**TASK OBJECTIVE:**
Tally the lines in the listing below that contain the word "человека", and reply with the number alone.

**SUPPLIED RECORDS:**
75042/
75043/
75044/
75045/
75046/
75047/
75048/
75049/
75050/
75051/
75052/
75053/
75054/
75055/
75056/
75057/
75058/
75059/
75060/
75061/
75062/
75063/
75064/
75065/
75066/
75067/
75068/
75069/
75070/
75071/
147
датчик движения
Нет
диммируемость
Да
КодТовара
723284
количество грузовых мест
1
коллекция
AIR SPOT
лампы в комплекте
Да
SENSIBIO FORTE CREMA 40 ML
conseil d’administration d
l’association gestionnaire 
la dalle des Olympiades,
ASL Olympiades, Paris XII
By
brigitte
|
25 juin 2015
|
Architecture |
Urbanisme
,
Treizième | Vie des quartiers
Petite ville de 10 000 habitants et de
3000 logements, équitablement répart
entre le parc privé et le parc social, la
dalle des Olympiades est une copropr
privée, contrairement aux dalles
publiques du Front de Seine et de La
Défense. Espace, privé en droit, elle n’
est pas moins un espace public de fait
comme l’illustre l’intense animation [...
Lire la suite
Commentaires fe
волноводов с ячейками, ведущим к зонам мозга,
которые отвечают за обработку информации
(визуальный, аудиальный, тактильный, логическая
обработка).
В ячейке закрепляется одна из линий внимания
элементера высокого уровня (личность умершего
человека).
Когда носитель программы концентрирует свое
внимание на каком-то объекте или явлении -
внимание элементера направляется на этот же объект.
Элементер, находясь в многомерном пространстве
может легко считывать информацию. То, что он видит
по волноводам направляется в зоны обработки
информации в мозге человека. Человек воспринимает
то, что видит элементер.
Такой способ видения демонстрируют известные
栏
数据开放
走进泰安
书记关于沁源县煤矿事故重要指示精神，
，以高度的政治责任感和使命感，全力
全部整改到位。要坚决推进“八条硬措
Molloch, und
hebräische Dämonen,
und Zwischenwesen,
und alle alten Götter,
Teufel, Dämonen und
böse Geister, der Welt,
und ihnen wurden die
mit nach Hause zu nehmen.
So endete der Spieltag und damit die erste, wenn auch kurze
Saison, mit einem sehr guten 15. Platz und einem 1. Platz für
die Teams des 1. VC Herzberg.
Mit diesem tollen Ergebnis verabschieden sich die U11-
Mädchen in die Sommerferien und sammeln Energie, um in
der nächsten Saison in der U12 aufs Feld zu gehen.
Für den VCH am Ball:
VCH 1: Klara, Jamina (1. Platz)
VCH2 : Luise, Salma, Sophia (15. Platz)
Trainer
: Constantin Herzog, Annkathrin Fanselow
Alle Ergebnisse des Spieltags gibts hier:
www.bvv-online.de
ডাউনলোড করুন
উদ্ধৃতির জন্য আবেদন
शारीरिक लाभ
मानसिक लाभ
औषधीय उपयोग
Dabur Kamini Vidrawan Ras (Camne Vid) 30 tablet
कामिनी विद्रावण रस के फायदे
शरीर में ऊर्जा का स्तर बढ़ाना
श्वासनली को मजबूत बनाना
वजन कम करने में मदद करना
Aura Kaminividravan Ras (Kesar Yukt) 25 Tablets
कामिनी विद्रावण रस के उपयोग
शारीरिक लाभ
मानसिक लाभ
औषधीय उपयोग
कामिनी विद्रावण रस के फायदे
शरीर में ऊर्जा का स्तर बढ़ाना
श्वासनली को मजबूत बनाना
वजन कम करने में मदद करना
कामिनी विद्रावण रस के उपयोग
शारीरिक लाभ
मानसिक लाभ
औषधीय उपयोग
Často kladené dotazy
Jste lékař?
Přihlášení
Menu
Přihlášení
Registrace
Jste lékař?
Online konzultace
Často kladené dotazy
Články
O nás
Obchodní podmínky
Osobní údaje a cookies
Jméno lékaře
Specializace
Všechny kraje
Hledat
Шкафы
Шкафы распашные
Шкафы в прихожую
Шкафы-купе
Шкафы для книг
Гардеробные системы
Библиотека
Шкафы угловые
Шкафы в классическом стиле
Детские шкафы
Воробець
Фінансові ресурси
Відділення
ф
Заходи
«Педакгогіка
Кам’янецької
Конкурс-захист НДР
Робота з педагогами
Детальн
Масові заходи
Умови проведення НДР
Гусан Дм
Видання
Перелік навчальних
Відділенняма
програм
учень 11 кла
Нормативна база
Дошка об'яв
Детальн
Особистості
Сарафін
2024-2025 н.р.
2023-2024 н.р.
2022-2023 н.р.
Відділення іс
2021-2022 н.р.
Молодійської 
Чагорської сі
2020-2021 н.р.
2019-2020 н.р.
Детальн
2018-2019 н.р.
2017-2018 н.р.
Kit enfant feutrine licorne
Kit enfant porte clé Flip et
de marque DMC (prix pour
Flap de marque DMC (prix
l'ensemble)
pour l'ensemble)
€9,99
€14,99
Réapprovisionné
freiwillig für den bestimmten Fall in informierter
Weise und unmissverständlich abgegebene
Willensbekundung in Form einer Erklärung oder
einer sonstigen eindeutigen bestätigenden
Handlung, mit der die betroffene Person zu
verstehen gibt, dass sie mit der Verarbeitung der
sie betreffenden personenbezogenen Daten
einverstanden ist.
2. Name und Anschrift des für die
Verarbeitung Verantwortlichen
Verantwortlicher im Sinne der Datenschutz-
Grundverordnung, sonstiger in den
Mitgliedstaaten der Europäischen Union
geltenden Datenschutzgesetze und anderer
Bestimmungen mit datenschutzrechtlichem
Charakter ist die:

**WRITTEN RESPONSE:**
2